Where people lacked metal capacity there was evidence to demonstrate the service acted in accordance with the Mental Capacity Act [MCA]. In order to meet the breach from the inspection in June 2017 the service had introduced a revised assessment tool. This had been used to record people’s capacity and identify any issues. Best interest meetings were taking place and applications sent to the local authority where necessary for the authorisation of restrictive care plans.

Throughout the inspection we observed staff providing support with respect and kindness. People generally told us they felt safe and comfortable living at Penhellis. Comments included, “Life is very calm and predictable, everything is spotlessly clean and the staff are always discretely on hand to help me.” and “I’m so glad I chose to live here. It’s just a lovely place to be.” Two people told us they had experienced staff members speak with them in a way they found disrespectful. They had reported these issues to the registered manager and they had not reoccurred. Staff records showed these issues had been addressed with staff through personal supervision.

People received care and support that was responsive to their needs because staff had the information to support them. Staff supported people to access healthcare services. These included, social workers, psychiatrists, general practitioners (GP) and speech and language therapists (SALT). In addition, people could choose complimentary therapies including Reiki, Indian Head Massage, acupuncture and herbal medicine. These additional services incurred additional charges which were displayed in the welcome pack.
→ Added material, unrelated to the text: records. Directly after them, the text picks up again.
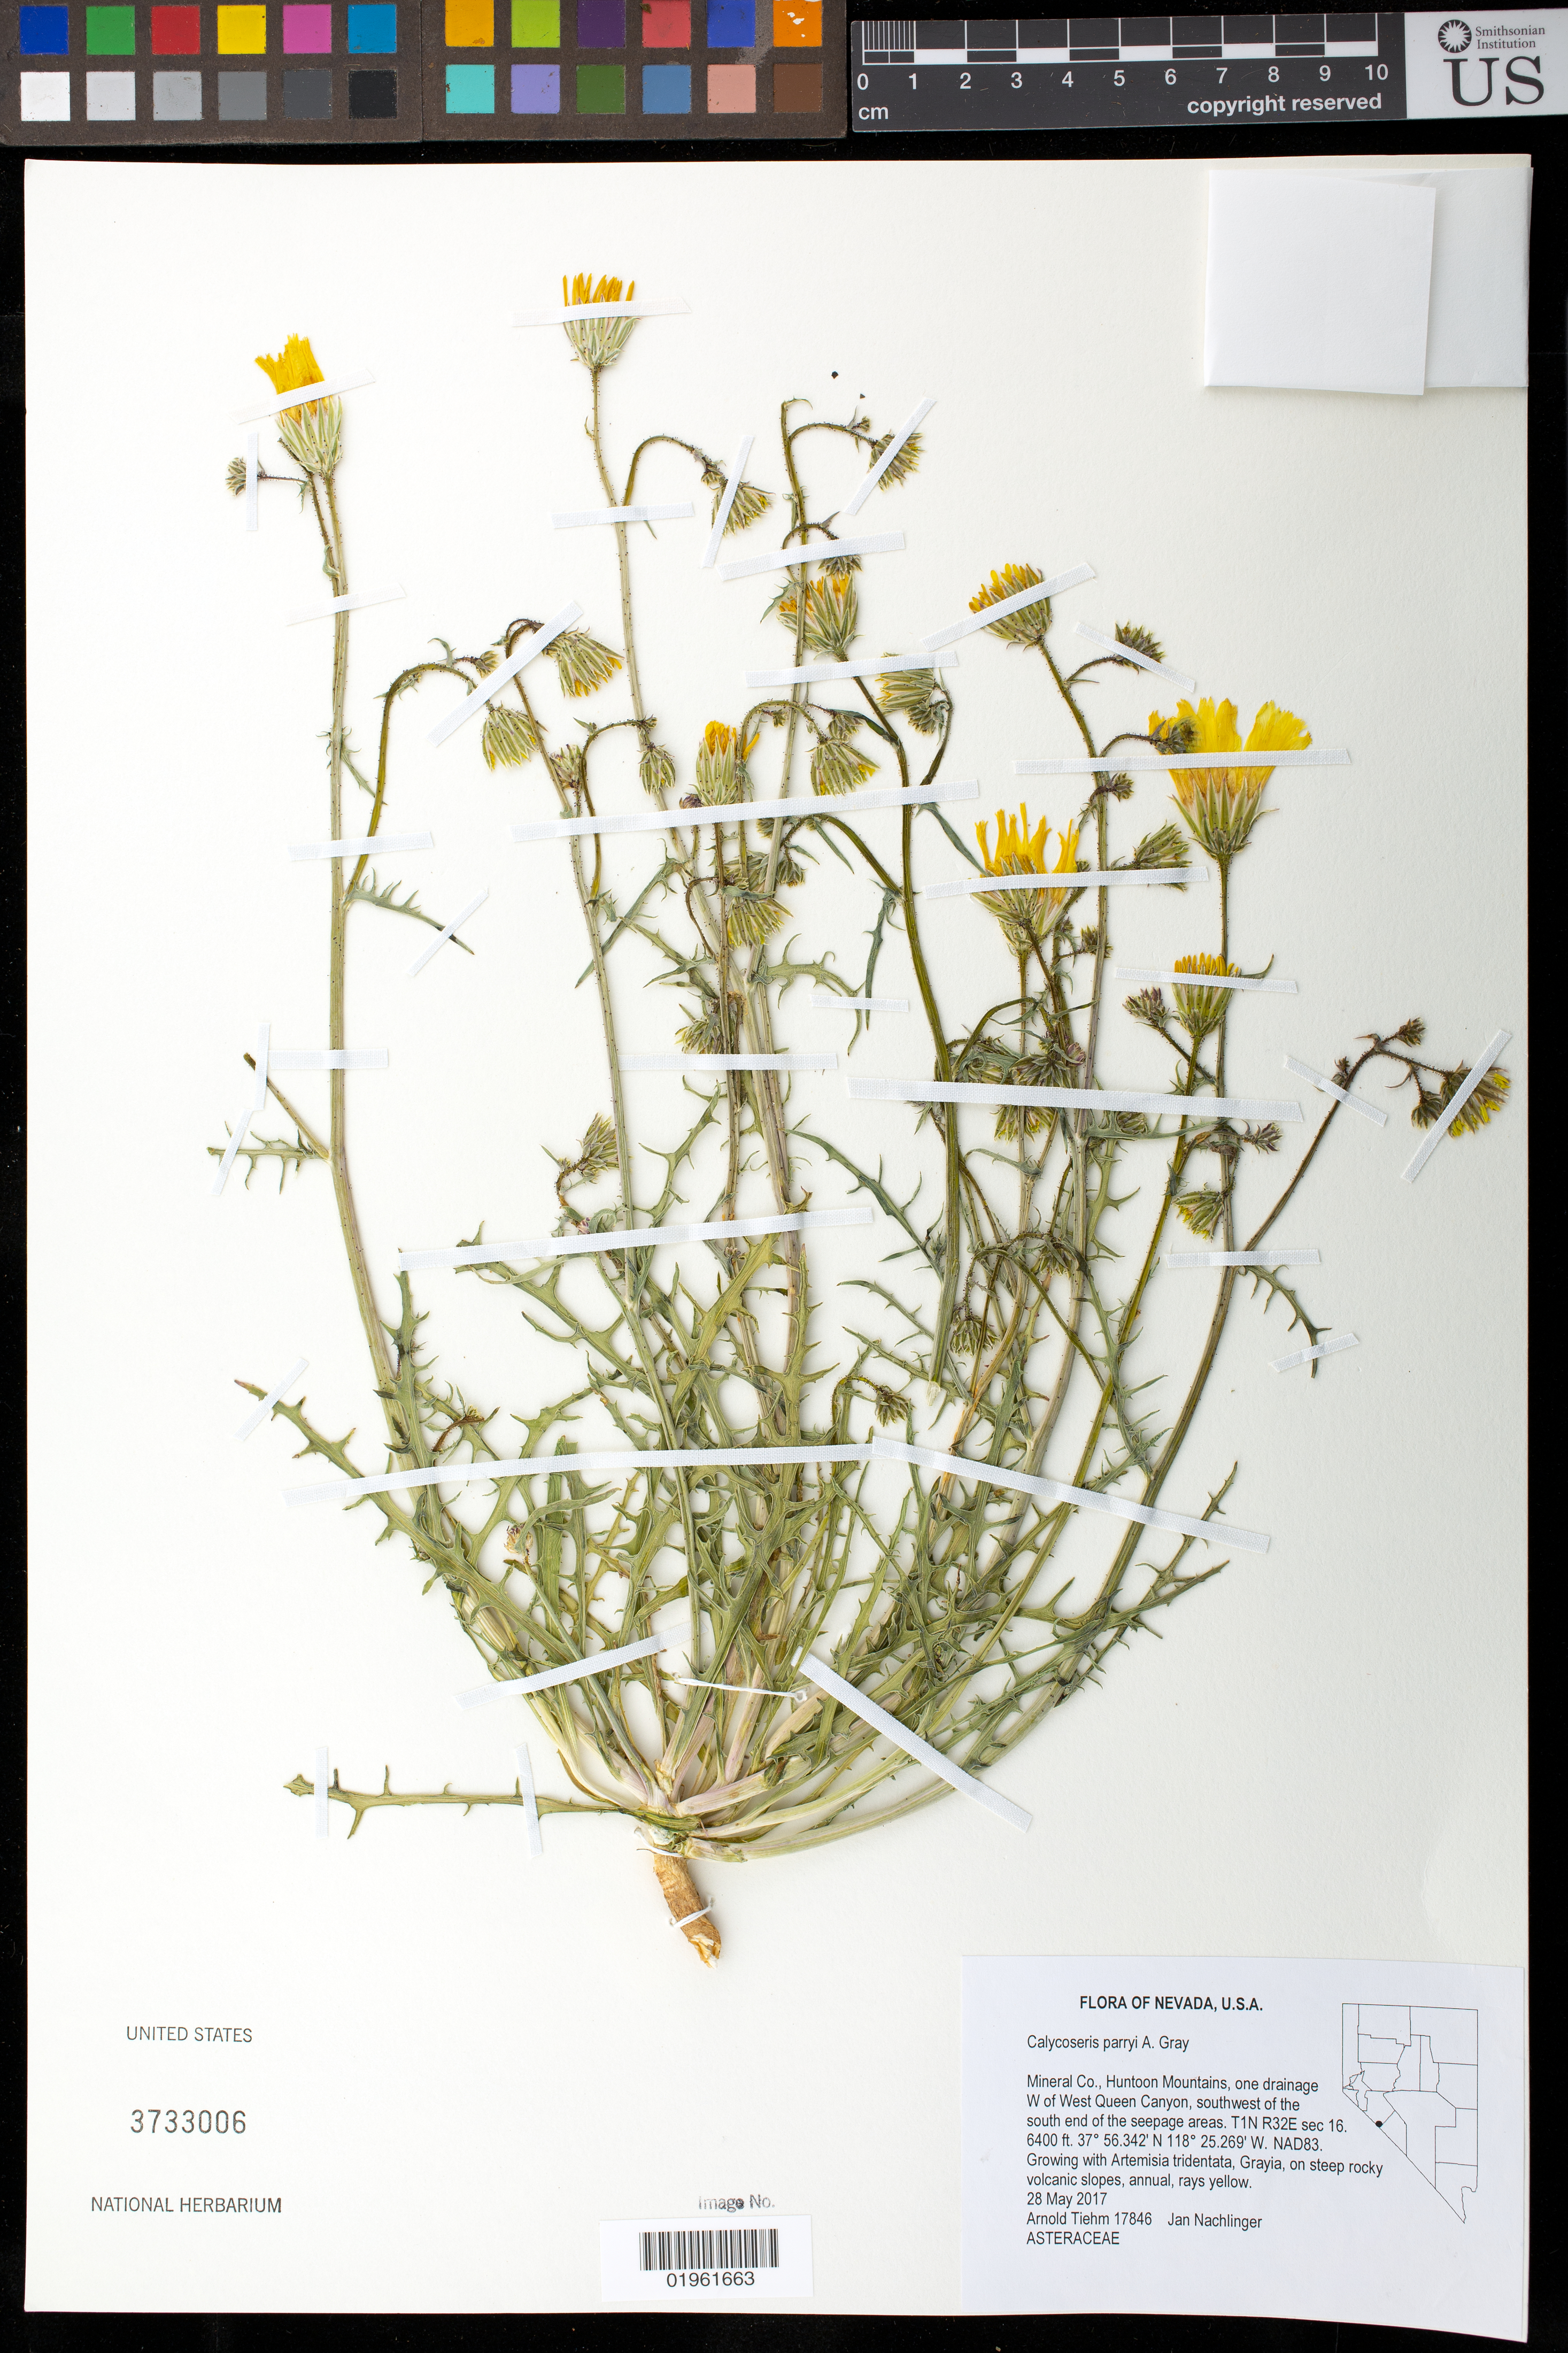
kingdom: Plantae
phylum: Tracheophyta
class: Magnoliopsida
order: Asterales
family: Asteraceae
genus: Calycoseris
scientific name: Calycoseris parryi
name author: A. Gray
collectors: A. Tiehm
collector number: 17846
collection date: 2017-05-28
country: United States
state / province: Nevada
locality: Mineral Co., Huntoon Mountains, one drainage W of West Queen Canyon, southwest of the south end of the seepage areas.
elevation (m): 1951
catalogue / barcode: US 3733006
Staff were sufficiently skilled to meet people’s needs. Necessary pre-employment checks had been completed and there were systems in place to provide new staff with appropriate induction training. Existing staff received regular training, supervision and annual performance appraisals.

Safeguarding procedures were in place and staff had a good understanding of how to identify and act on any allegations of abuse.

There was a system in place for receiving and investigating complaints. People we spoke with had been given information on how to make a complaint and felt confident any concerns raised would be dealt with to their satisfaction.

The manager used effective systems to record and report on, accidents and incidents and take action when required.

The service was suitably maintained. It was clean and hygienic and a safe place for people to live. We found equipment had been serviced and maintained as required.

Staff wore protective clothing such as gloves and aprons when needed and there were appropriate procedure in place to manage infection control risks.

Meals were appetising and people were offered a choice in line with their dietary requirements and preferences. Where necessary staff monitored what people ate to help ensure they stayed healthy.

The provider had systems in place to monitor the quality and safety of the service.